ENTRIES SUPPLIED ->
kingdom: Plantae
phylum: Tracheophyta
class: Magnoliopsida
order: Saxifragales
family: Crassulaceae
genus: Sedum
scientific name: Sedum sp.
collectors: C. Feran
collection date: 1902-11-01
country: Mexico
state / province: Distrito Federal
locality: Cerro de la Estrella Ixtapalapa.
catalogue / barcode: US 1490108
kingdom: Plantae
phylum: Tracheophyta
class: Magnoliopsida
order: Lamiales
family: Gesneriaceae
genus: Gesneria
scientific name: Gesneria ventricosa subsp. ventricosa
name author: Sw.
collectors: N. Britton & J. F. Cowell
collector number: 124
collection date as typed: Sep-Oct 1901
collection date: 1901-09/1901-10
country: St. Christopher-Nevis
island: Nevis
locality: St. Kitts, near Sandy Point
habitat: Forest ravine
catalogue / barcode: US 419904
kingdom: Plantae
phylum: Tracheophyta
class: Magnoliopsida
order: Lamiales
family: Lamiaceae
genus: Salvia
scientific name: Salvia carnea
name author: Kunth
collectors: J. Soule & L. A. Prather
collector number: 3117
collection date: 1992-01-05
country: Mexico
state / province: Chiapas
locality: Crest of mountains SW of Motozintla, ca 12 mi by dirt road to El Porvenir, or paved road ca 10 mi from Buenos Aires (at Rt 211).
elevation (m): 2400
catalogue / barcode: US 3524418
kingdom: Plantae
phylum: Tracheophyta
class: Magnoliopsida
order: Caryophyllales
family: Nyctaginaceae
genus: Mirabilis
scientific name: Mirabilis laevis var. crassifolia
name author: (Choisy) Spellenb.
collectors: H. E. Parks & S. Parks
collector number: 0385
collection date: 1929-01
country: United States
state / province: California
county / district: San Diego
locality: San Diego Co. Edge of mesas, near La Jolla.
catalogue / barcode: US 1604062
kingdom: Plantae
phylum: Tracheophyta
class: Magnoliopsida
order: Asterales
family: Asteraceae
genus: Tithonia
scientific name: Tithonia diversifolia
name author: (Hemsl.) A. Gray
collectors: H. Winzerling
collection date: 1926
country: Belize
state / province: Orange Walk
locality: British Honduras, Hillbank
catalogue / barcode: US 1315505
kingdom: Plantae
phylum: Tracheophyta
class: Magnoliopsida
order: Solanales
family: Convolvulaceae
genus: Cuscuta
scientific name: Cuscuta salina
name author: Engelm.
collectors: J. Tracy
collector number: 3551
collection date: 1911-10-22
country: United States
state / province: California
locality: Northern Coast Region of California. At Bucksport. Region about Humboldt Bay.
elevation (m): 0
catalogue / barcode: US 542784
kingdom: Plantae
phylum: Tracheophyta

WRITTEN TASK ->
Copy the entries above word for word, from their first line up to and including the line with "scientific name: Mirabilis".

FULL RESPONSE ->
kingdom: Plantae
phylum: Tracheophyta
class: Magnoliopsida
order: Saxifragales
family: Crassulaceae
genus: Sedum
scientific name: Sedum sp.
collectors: C. Feran
collection date: 1902-11-01
country: Mexico
state / province: Distrito Federal
locality: Cerro de la Estrella Ixtapalapa.
catalogue / barcode: US 1490108
kingdom: Plantae
phylum: Tracheophyta
class: Magnoliopsida
order: Lamiales
family: Gesneriaceae
genus: Gesneria
scientific name: Gesneria ventricosa subsp. ventricosa
name author: Sw.
collectors: N. Britton & J. F. Cowell
collector number: 124
collection date as typed: Sep-Oct 1901
collection date: 1901-09/1901-10
country: St. Christopher-Nevis
island: Nevis
locality: St. Kitts, near Sandy Point
habitat: Forest ravine
catalogue / barcode: US 419904
kingdom: Plantae
phylum: Tracheophyta
class: Magnoliopsida
order: Lamiales
family: Lamiaceae
genus: Salvia
scientific name: Salvia carnea
name author: Kunth
collectors: J. Soule & L. A. Prather
collector number: 3117
collection date: 1992-01-05
country: Mexico
state / province: Chiapas
locality: Crest of mountains SW of Motozintla, ca 12 mi by dirt road to El Porvenir, or paved road ca 10 mi from Buenos Aires (at Rt 211).
elevation (m): 2400
catalogue / barcode: US 3524418
kingdom: Plantae
phylum: Tracheophyta
class: Magnoliopsida
order: Caryophyllales
family: Nyctaginaceae
genus: Mirabilis
scientific name: Mirabilis laevis var. crassifolia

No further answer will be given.